→ LO QUE HARÁ
**1.** Transcriba nuevamente el hilo sobre el estabilizador de corriente continua desde las palabras "## tiopepe123 (Jul" hasta las palabras "los 80% o mas.", inclusive, reemplazando "buen diseño" por "diseño cuidadoso".
**2.** Prosiga el hilo sobre el estabilizador de corriente continua a partir de su última oración.

→ FRAGMENTO
● ● ● ●

# Estabilizador de Corriente continua



## jaime07 (Jul 20, 2007)

Un favor ayudenme. Tengo un equipo eólico y ese equipo genera un voltaje entre 3v min y 8 vol max, segun la velocidad del viento. Lo quiero es un circuito que permita mantener un voltaje de 12V ya sea cuando este en 3v o en 8V para poder cargar una bateria de 12V. Espero que me puedan ayudar, agradesco anticipadamente sus ayudas.   Gracias


----------



## tiopepe123 (Jul 20, 2007)

dberias buscar una fuente conmutada step-up

mira aqui
http://www.epanorama.net/links/psu_switching.html#switchstepup

http://www.epanorama.net/links/powergeneration.html#solar

Con un buen diseño deberias alcanzar un rendimiento sobre los 80% o mas.
para calcularlo es facil mides tension y corriente de entrada y la salida y calculas las potencias de entrada y salida, divides y listos te sale el rendimiento

lo normal son las step-down, siento no poderte ayudar mas.

● ● ● ●

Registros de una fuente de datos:

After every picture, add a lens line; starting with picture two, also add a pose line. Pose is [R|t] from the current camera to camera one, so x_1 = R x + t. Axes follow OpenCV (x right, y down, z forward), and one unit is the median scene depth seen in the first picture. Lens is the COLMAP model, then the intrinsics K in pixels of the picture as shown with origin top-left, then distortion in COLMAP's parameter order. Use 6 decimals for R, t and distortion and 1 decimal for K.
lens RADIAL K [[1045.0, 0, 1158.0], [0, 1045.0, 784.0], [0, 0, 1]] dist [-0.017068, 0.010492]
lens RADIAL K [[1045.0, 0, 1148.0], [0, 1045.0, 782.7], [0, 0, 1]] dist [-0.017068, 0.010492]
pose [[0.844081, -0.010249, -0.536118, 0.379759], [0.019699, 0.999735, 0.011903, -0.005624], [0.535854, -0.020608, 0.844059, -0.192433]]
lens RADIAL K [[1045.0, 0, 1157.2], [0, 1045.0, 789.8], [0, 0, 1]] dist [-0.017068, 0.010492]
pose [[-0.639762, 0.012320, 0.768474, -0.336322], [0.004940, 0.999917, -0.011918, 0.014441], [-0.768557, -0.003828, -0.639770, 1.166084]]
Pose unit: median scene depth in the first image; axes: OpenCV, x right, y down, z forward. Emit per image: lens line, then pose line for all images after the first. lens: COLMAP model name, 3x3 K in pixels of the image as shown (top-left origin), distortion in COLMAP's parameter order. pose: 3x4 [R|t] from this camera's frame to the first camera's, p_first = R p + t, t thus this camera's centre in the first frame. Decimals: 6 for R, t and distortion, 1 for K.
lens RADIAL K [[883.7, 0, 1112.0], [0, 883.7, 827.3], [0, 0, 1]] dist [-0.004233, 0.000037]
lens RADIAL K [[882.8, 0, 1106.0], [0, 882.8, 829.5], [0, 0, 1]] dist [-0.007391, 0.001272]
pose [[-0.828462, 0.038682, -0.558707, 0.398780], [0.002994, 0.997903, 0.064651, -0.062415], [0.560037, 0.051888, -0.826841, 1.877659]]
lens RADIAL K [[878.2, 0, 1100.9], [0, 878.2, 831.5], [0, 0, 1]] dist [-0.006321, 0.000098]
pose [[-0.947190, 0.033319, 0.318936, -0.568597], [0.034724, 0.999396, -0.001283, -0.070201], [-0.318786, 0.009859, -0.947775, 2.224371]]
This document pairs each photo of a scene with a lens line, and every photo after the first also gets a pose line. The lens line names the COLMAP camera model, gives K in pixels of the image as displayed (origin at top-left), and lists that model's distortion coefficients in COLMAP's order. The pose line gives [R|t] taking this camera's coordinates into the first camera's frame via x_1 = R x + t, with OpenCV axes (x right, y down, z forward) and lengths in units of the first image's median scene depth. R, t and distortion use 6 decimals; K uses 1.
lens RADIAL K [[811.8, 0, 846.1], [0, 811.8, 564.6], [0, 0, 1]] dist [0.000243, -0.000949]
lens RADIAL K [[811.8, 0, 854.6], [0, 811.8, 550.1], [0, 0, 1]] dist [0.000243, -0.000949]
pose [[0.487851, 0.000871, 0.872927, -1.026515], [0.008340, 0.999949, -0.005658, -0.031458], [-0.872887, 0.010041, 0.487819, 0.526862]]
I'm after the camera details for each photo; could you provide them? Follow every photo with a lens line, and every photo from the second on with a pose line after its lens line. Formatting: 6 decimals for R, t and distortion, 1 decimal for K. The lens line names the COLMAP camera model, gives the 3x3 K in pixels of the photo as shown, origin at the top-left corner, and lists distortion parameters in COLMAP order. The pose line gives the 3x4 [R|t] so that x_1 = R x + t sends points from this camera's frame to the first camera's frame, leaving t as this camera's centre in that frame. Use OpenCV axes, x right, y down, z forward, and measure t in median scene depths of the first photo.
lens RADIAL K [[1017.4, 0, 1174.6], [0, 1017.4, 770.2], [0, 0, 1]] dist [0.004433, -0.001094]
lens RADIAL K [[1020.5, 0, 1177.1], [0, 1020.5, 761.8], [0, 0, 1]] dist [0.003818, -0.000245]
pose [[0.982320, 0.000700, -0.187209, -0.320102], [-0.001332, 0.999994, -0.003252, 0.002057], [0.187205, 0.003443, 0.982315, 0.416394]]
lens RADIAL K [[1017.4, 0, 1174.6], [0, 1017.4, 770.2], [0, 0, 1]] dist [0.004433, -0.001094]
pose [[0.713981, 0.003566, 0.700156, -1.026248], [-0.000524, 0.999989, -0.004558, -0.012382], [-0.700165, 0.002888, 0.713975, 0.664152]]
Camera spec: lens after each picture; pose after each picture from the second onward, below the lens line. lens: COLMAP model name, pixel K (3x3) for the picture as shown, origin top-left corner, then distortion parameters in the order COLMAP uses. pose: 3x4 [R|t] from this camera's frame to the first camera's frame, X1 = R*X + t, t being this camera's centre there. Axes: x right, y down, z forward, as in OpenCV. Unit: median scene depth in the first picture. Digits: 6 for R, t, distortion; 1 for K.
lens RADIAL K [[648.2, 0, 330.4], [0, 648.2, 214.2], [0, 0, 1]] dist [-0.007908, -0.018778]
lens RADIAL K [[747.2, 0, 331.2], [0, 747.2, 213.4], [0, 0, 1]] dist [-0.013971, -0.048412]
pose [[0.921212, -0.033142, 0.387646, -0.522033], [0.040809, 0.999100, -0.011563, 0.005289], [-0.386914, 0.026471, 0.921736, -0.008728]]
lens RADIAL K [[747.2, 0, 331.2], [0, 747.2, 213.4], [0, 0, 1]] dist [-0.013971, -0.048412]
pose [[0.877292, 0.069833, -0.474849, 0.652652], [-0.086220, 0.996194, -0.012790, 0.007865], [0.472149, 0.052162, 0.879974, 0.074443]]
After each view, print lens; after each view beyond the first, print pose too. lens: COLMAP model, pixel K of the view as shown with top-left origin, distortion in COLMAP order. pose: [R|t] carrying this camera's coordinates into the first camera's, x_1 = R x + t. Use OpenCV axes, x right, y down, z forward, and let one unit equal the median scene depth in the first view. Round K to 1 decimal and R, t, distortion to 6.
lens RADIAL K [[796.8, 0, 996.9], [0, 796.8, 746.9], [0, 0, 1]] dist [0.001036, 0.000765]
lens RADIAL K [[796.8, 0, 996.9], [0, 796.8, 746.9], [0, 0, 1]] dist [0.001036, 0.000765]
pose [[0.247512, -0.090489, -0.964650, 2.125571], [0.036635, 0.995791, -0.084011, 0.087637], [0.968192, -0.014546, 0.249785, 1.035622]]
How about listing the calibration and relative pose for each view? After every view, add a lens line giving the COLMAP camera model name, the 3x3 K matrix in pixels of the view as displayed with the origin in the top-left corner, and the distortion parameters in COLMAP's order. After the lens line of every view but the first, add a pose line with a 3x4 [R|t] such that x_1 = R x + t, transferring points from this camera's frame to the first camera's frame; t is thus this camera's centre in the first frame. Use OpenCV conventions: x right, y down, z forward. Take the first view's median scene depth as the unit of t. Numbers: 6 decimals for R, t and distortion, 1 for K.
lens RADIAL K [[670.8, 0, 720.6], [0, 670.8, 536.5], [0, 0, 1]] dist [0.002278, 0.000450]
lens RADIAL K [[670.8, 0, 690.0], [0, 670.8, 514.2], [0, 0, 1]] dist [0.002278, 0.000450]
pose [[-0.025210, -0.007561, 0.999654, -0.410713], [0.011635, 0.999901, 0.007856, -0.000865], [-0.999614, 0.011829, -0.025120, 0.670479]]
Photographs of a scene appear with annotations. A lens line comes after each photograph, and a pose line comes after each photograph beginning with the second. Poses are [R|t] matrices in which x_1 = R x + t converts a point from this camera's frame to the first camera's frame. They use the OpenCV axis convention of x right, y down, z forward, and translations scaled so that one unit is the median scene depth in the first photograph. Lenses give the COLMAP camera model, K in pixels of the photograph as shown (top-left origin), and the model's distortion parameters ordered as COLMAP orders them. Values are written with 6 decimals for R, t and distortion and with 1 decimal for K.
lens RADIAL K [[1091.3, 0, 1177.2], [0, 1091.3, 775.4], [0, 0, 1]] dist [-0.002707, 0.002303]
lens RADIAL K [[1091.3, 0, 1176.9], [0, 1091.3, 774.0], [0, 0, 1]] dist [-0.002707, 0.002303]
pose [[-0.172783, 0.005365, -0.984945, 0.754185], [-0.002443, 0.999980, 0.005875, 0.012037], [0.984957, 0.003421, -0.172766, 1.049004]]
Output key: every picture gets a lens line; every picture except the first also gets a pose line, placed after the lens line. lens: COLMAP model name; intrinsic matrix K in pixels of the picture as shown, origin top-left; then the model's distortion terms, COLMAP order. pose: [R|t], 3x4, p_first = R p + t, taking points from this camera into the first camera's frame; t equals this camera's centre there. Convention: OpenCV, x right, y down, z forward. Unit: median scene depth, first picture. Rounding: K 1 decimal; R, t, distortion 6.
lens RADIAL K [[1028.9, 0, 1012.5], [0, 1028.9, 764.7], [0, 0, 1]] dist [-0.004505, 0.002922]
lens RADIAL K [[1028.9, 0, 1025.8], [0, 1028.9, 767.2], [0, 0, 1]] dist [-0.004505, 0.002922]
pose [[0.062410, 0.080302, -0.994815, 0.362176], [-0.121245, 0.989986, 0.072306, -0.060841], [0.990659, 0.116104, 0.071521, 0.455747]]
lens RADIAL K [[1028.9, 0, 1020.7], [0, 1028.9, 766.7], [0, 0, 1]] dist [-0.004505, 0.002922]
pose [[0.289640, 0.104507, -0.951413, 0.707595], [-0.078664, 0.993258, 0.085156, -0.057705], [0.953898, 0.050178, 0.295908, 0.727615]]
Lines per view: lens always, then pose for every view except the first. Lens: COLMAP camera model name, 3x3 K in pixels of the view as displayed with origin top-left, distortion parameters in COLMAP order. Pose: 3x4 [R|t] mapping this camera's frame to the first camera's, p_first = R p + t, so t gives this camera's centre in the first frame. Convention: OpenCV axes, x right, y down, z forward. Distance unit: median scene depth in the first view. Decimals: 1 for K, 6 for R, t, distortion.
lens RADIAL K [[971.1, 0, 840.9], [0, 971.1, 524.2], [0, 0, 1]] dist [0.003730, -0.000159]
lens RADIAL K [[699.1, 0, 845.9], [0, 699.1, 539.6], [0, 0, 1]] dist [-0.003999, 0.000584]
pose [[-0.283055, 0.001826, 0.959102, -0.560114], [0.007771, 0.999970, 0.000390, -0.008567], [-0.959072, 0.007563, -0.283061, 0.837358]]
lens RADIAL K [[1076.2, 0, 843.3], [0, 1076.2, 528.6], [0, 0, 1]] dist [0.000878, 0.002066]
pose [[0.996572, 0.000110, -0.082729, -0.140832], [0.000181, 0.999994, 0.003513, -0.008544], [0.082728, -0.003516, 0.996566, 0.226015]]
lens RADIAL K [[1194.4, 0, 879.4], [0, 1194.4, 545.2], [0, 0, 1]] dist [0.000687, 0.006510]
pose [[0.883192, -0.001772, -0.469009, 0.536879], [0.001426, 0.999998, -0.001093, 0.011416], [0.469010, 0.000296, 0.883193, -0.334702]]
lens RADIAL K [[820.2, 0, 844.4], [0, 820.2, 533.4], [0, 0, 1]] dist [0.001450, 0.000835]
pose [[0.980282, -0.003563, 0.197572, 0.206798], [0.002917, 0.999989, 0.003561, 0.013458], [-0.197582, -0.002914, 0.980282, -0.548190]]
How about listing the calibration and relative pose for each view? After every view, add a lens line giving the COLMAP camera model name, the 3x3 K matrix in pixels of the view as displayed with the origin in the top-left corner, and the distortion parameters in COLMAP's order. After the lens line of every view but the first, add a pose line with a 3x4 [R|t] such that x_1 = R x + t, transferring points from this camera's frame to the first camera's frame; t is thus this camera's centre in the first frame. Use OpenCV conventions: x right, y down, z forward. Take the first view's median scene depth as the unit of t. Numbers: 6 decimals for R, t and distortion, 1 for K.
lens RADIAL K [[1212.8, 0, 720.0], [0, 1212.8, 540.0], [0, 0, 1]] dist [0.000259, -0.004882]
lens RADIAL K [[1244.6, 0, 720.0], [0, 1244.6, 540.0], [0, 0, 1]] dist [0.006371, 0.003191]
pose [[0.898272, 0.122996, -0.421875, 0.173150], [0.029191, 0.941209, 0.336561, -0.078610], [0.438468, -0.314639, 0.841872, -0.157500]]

● ● ● ●

→ RESPUESTAS ESPERADAS
**1.**
## tiopepe123 (Jul 20, 2007)

dberias buscar una fuente conmutada step-up

mira aqui
http://www.epanorama.net/links/psu_switching.html#switchstepup

http://www.epanorama.net/links/powergeneration.html#solar

Con un diseño cuidadoso deberias alcanzar un rendimiento sobre los 80% o mas.

**2.**
----------



## jaime07 (Jul 21, 2007)

Gracias por tu ayuda tiopepe123, gracias


----------



## MrRaso (May 12, 2011)

Hola, yo tengo el mismo problema que Jaime07 pero tengo un motor de 220/230v AC y le voy a instalar un rectificador para convertir la AC en Corriente continua y el objetivo es cargar una bateria de 12v 26Ah. ¿necesito un estabilizador también no? ¿o hay alguna solución diferente? yo tengo también una pequeña placa solar de 5W y se conecta directamente a la batería y no trae que yo sepa estabilizador, ¿podría hacer lo mismo con el molino eolico conectando un regulador de carga?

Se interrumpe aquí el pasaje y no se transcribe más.